Two weeks after leaving rehab, Jackson began his first role as a sober man - playing Wesley Snipes's crack-head brother in Spike Lee's Jungle Fever. Although the role was small, his performance was considered so notable that the Cannes Film Festival created its first Best Supporting Actor award and bestowed it on Jackson. It was to prove the turning point of his career.

Though he has won as many friends and fans in Hollywood as out of it, Jackson bears little trace of an ego. When he first heard that a remake of the classic 1971 film Shaft was in the works, he says, he 'was wondering who exactly they could get to play Shaft. (Richard Roundtree played the ladykiller private investigator in the original). I was thinking who would be as cool or as impactful or as suave as Richard. I thought of some names but mine never popped into my head.' When he was sent the script, he assumed he was being considered for a 'supporting character'.

Though there is substantially less sex in the new Shaft - 'it's kind of politically incorrect these days for one man to fall in and out of bed with five women in an hour unless you're James Bond' - Jackson was more concerned with creating a hero for young African-Americans. 'When we saw Richard in Shaft, he was a total hero. People like me were thinking, "Oh my God, here's a guy who sounds like us, dresses the way we want to dress, who's smart and hip and tough."' Jackson calls his Shaft 'a different hero for a different time.
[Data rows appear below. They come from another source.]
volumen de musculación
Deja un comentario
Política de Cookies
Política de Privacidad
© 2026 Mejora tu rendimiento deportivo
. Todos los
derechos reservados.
We always watch those guys standing in the middle of the street with both guns blazing, getting the girl and riding off into the sunset. But it's always Arnold or Bruce or Mel Gibson. Denzel works and I work and Laurence Fishburne works. But we're still not that guy. So hopefully there'll be someone looking up at the screen, seeing me, and going, "Wow, we have another hero." Hopefully I'm as heroic and brave and cool and sharp, and I guess sexy, as Richard was.'

Jackson is indeed all those things and more. Though he'd like to be known as a movie star, rather than a black movie star, he knows he can't escape the ethnicity. That will always be part of the equation. African-Americans in the world will always look at me as one of their own stars. But other people see me as a movie star. It's cool to be recognised by people and be liked by them. And the other good thing is that some are still fearful of the characters I've played and think they probably shouldn't just touch me and grab me'.
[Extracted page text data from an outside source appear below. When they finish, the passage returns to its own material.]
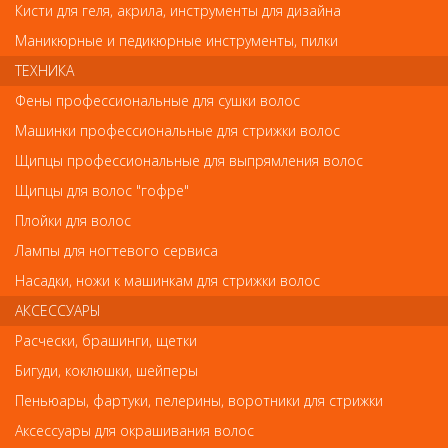
Кисти для геля, акрила, инструменты для дизайна
Имя
Маникюрные и педикюрные инструменты, пилки
ТЕХНИКА
Фены профессиональные для сушки волос
Код
Машинки профессиональные для стрижки волос
Щипцы профессиональные для выпрямления волос
Щипцы для волос "гофре"
Плойки для волос
Обратите внимание
Лампы для ногтевого сервиса
Внешний вид товара «Элгон Affixx 99 Гель экстрасильной
Насадки, ножи к машинкам для стрижки волос
фиксации 200мл» может отличаться от фотографий на сайте.
Несовпадение внешнего вида и комплектности реального
АКСЕССУАРЫ
товара с фотографиями и описанием на сайте не является
Расчески, брашинги, щетки
показателем ненадлежащего качества товара.
Бигуди, коклюшки, шейперы
Так же советуем посмотреть
Пеньюары, фартуки, пелерины, воротники для стрижки
Аксессуары для окрашивания волос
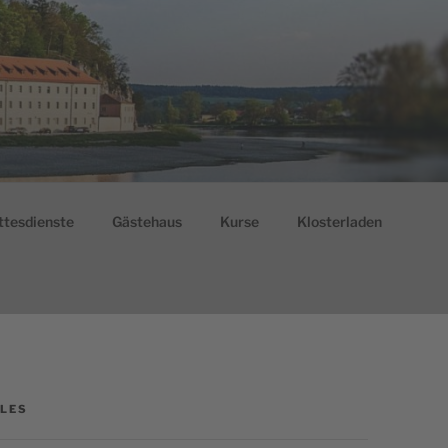
ttesdienste
Gästehaus
Kurse
Klosterladen
LES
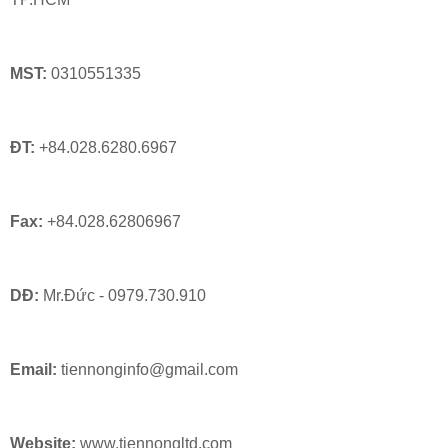
MST:
0310551335
ĐT:
+84.028.6280.6967
Fax:
+84.028.62806967
DĐ:
Mr.Đức - 0979.730.910
Email:
tiennonginfo@gmail.com
Website:
www.tiennongltd.com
Those fans will increase exponentially when the second Star Wars prequel is released. Though Jackson claims to be in the dark about his character Jedi Master Mace Windu's storyline, he says George Lucas dropped some hints at this year's MTV Movie Awards. 'He said he'd like to see me up on stage in two years' time for the Best Fight award. He said I'm gonna have a nice battle in this next movie, so that was a revelation.' What Jackson would like even more is an Oscar. 'It would be very nice to have. And it would add a million to my pay cheque. But I don't need one to validate my career. When the phone stops ringing, I'll try directing.'

Rules Of Engagement opens Fri 11 Aug. Shaft opens Fri 8 Sep.